> _Work to be completed_
Copy out everything in the listing from the line that contains "locality: Vicinity of" down to the line that contains "collection date as typed: 06 Dec 1950", both of those lines included.

Part of a data file
********************

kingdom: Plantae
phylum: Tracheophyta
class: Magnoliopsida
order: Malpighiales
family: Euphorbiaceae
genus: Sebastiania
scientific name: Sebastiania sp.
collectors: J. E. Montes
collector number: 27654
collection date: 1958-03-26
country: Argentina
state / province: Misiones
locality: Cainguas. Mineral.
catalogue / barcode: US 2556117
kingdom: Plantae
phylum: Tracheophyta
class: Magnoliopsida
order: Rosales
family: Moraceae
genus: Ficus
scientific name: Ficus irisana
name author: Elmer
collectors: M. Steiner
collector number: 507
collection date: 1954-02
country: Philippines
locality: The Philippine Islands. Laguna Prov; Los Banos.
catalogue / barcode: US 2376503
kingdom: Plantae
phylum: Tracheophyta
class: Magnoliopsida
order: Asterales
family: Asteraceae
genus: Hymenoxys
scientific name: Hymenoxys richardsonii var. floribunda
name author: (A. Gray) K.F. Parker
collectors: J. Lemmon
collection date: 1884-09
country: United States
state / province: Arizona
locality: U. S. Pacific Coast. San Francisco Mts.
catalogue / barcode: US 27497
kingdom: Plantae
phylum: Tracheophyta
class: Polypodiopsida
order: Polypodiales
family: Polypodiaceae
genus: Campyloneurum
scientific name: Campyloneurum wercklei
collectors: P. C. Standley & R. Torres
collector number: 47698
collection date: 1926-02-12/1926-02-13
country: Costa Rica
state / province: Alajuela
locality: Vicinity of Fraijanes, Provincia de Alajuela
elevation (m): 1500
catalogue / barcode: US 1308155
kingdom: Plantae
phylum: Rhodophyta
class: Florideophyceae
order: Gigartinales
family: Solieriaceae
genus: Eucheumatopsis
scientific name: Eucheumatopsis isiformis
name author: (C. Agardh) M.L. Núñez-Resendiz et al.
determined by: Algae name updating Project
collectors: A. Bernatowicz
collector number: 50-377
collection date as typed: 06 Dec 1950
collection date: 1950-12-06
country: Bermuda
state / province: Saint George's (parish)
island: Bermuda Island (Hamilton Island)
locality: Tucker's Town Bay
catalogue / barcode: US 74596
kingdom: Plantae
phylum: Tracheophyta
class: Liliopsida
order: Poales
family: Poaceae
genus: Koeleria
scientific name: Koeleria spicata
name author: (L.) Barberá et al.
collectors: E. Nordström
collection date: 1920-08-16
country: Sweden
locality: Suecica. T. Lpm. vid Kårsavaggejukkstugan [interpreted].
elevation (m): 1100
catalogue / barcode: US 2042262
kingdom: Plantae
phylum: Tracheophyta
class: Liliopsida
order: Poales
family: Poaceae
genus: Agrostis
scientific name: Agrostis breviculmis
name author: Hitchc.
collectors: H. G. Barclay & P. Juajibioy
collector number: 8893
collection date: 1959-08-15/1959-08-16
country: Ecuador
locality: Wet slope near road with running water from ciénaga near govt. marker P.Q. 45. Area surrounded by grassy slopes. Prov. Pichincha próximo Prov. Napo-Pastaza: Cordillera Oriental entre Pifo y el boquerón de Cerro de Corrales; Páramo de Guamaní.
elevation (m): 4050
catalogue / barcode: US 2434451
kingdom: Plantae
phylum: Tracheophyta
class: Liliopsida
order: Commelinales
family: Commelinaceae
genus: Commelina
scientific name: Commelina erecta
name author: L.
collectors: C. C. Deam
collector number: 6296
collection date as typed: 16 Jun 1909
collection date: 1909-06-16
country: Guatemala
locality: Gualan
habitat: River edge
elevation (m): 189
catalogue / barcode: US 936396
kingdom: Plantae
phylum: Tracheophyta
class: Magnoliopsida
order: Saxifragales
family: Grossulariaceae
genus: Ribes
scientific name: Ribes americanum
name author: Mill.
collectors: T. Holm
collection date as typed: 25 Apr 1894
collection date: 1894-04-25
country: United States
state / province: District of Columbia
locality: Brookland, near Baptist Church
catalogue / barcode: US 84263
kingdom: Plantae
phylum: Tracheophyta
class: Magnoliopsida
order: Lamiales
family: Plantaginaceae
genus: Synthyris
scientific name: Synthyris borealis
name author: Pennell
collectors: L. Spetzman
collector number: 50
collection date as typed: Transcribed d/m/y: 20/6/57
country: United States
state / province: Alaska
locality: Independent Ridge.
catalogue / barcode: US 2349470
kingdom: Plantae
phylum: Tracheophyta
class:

********************

> _Exercise answer_
locality: Vicinity of Fraijanes, Provincia de Alajuela
elevation (m): 1500
catalogue / barcode: US 1308155
kingdom: Plantae
phylum: Rhodophyta
class: Florideophyceae
order: Gigartinales
family: Solieriaceae
genus: Eucheumatopsis
scientific name: Eucheumatopsis isiformis
name author: (C. Agardh) M.L. Núñez-Resendiz et al.
determined by: Algae name updating Project
collectors: A. Bernatowicz
collector number: 50-377
collection date as typed: 06 Dec 1950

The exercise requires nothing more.